GIVEN ENTRIES:
▬▬▬▬▬▬

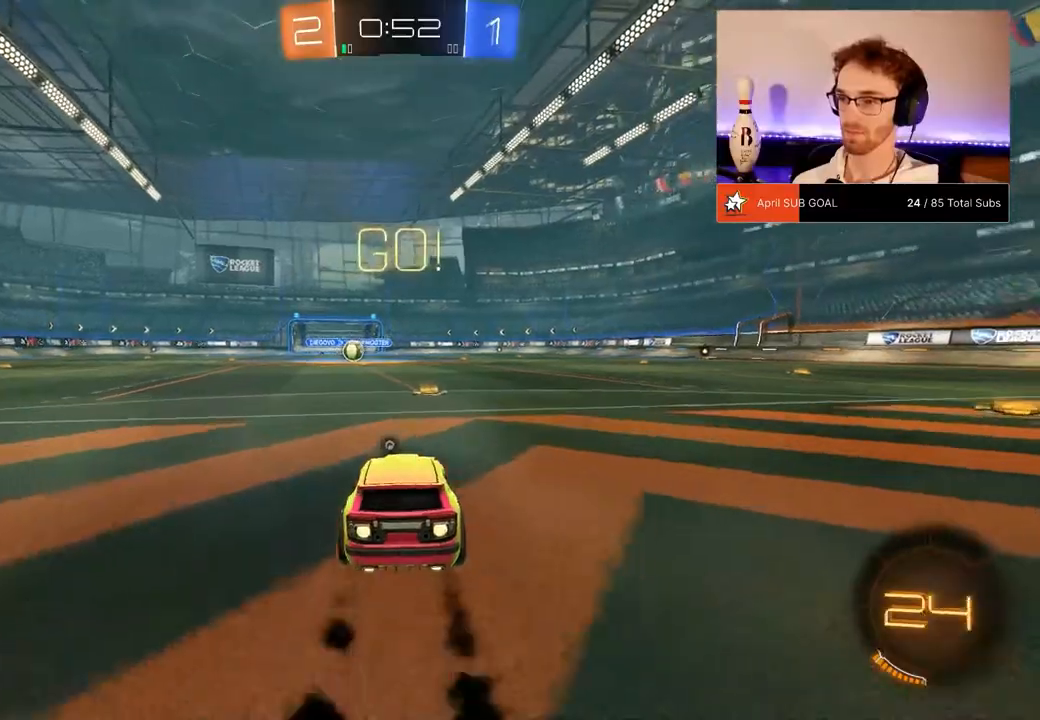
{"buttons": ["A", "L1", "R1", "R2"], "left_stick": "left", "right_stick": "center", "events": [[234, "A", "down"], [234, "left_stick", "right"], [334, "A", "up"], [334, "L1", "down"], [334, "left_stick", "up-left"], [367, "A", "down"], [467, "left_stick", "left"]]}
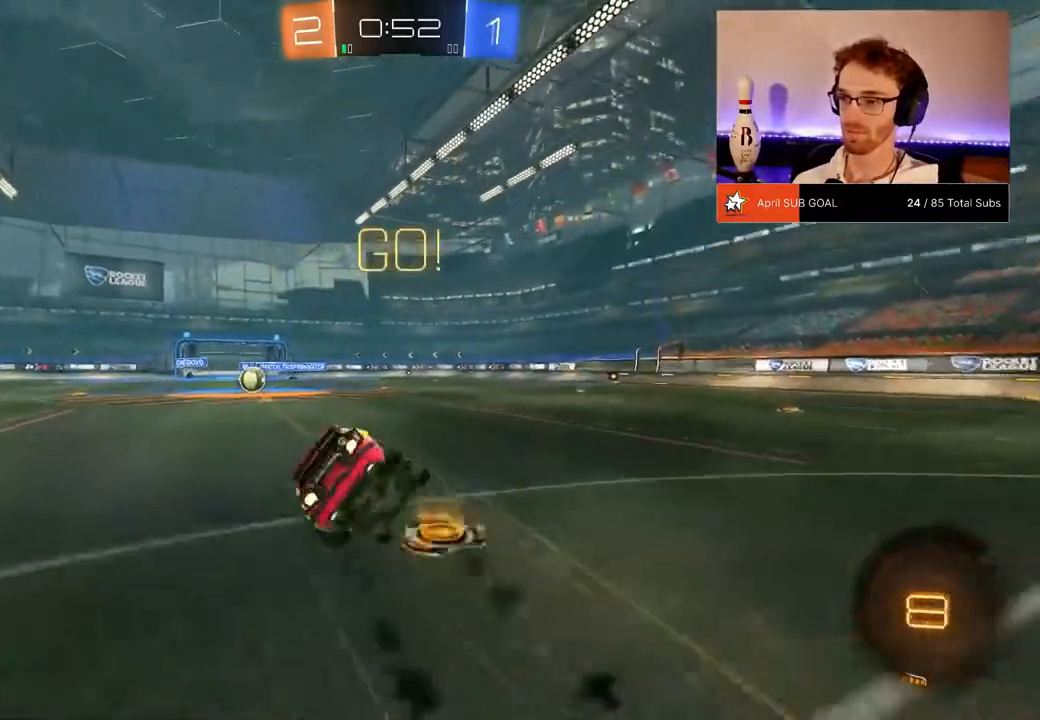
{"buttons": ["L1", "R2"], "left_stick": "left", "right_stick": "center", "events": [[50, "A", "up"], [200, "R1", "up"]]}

▬▬▬▬▬▬

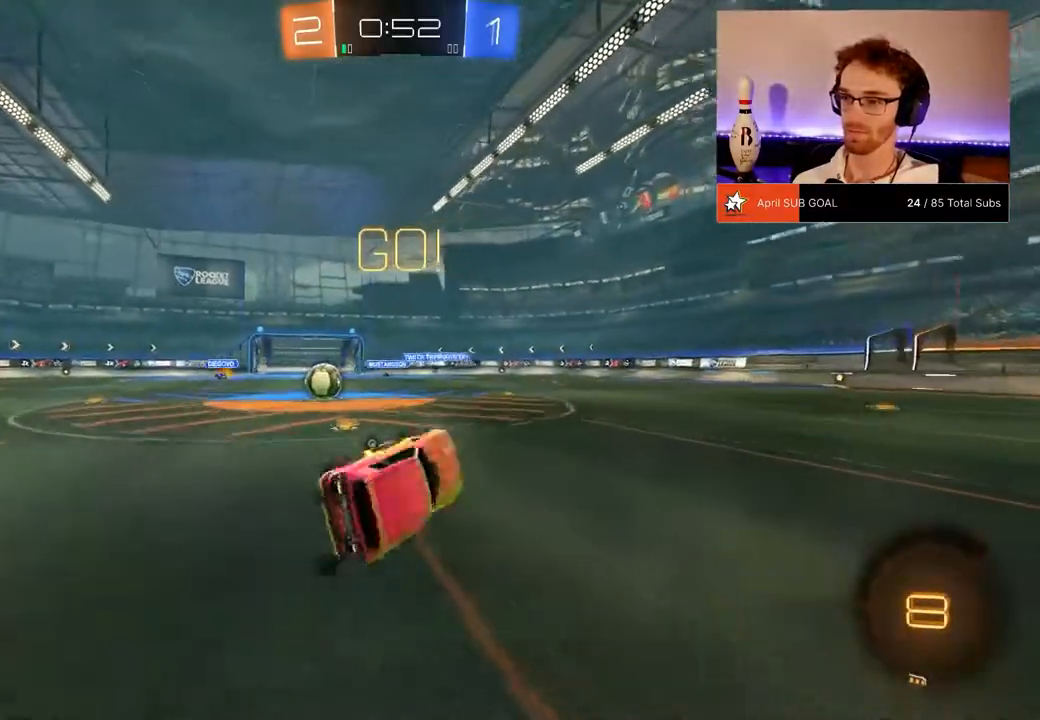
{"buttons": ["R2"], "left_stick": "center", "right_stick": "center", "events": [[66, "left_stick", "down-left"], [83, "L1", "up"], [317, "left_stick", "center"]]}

▬▬▬▬▬▬

EXERCISE REQUIREMENTS:
Wherever the word "down" appears in a line of the data, copy that line.

TASK RESPONSE:
{"buttons": ["A", "L1", "R1", "R2"], "left_stick": "left", "right_stick": "center", "events": [[234, "A", "down"], [234, "left_stick", "right"], [334, "A", "up"], [334, "L1", "down"], [334, "left_stick", "up-left"], [367, "A", "down"], [467, "left_stick", "left"]]}
{"buttons": ["R2"], "left_stick": "center", "right_stick": "center", "events": [[66, "left_stick", "down-left"], [83, "L1", "up"], [317, "left_stick", "center"]]}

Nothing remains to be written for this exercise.